Dataset entries
==========
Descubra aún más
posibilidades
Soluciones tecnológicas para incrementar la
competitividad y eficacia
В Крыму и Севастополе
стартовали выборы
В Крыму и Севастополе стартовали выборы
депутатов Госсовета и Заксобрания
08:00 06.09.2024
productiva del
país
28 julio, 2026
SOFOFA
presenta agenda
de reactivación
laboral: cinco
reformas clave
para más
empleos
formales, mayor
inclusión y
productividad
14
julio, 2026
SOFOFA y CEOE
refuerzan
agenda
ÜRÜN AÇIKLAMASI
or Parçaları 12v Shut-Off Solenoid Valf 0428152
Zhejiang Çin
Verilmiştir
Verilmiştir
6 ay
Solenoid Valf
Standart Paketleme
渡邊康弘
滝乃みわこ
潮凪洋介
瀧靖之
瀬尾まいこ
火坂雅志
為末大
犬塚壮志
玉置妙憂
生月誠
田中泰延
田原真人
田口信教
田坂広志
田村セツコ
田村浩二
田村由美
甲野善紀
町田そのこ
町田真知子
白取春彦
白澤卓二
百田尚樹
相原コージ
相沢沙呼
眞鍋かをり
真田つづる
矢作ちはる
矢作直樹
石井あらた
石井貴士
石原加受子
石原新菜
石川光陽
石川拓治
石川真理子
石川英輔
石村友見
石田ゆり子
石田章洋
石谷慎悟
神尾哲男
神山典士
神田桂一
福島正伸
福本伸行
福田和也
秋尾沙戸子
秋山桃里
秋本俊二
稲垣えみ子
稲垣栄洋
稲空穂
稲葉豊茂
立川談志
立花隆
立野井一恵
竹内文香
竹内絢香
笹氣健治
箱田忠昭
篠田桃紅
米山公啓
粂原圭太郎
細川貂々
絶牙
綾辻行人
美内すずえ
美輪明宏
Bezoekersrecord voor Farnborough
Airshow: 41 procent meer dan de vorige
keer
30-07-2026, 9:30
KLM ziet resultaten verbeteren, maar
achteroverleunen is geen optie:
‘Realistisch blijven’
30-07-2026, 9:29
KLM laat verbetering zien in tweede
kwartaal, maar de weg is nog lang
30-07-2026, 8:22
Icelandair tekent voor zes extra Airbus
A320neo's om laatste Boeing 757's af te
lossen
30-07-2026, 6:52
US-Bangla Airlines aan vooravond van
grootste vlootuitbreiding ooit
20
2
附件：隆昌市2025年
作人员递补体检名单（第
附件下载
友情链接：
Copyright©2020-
==========
TASK PROMPT
Rewrite every line of the data above as a numbered list, omitting any blank lines.

ANSWER SPACE
1. Descubra aún más
2. posibilidades
3. Soluciones tecnológicas para incrementar la
4. competitividad y eficacia
5. В Крыму и Севастополе
6. стартовали выборы
7. В Крыму и Севастополе стартовали выборы
8. депутатов Госсовета и Заксобрания
9. 08:00 06.09.2024
10. productiva del
11. país
12. 28 julio, 2026
13. SOFOFA
14. presenta agenda
15. de reactivación
16. laboral: cinco
17. reformas clave
18. para más
19. empleos
20. formales, mayor
21. inclusión y
22. productividad
23. 14
24. julio, 2026
25. SOFOFA y CEOE
26. refuerzan
27. agenda
28. ÜRÜN AÇIKLAMASI
29. or Parçaları 12v Shut-Off Solenoid Valf 0428152
30. Zhejiang Çin
31. Verilmiştir
32. Verilmiştir
33. 6 ay
34. Solenoid Valf
35. Standart Paketleme
36. 渡邊康弘
37. 滝乃みわこ
38. 潮凪洋介
39. 瀧靖之
40. 瀬尾まいこ
41. 火坂雅志
42. 為末大
43. 犬塚壮志
44. 玉置妙憂
45. 生月誠
46. 田中泰延
47. 田原真人
48. 田口信教
49. 田坂広志
50. 田村セツコ
51. 田村浩二
52. 田村由美
53. 甲野善紀
54. 町田そのこ
55. 町田真知子
56. 白取春彦
57. 白澤卓二
58. 百田尚樹
59. 相原コージ
60. 相沢沙呼
61. 眞鍋かをり
62. 真田つづる
63. 矢作ちはる
64. 矢作直樹
65. 石井あらた
66. 石井貴士
67. 石原加受子
68. 石原新菜
69. 石川光陽
70. 石川拓治
71. 石川真理子
72. 石川英輔
73. 石村友見
74. 石田ゆり子
75. 石田章洋
76. 石谷慎悟
77. 神尾哲男
78. 神山典士
79. 神田桂一
80. 福島正伸
81. 福本伸行
82. 福田和也
83. 秋尾沙戸子
84. 秋山桃里
85. 秋本俊二
86. 稲垣えみ子
87. 稲垣栄洋
88. 稲空穂
89. 稲葉豊茂
90. 立川談志
91. 立花隆
92. 立野井一恵
93. 竹内文香
94. 竹内絢香
95. 笹氣健治
96. 箱田忠昭
97. 篠田桃紅
98. 米山公啓
99. 粂原圭太郎
100. 細川貂々
101. 絶牙
102. 綾辻行人
103. 美内すずえ
104. 美輪明宏
105. Bezoekersrecord voor Farnborough
106. Airshow: 41 procent meer dan de vorige
107. keer
108. 30-07-2026, 9:30
109. KLM ziet resultaten verbeteren, maar
110. achteroverleunen is geen optie:
111. ‘Realistisch blijven’
112. 30-07-2026, 9:29
113. KLM laat verbetering zien in tweede
114. kwartaal, maar de weg is nog lang
115. 30-07-2026, 8:22
116. Icelandair tekent voor zes extra Airbus
117. A320neo's om laatste Boeing 757's af te
118. lossen
119. 30-07-2026, 6:52
120. US-Bangla Airlines aan vooravond van
121. grootste vlootuitbreiding ooit
122. 20
123. 2
124. 附件：隆昌市2025年
125. 作人员递补体检名单（第
126. 附件下载
127. 友情链接：
128. Copyright©2020-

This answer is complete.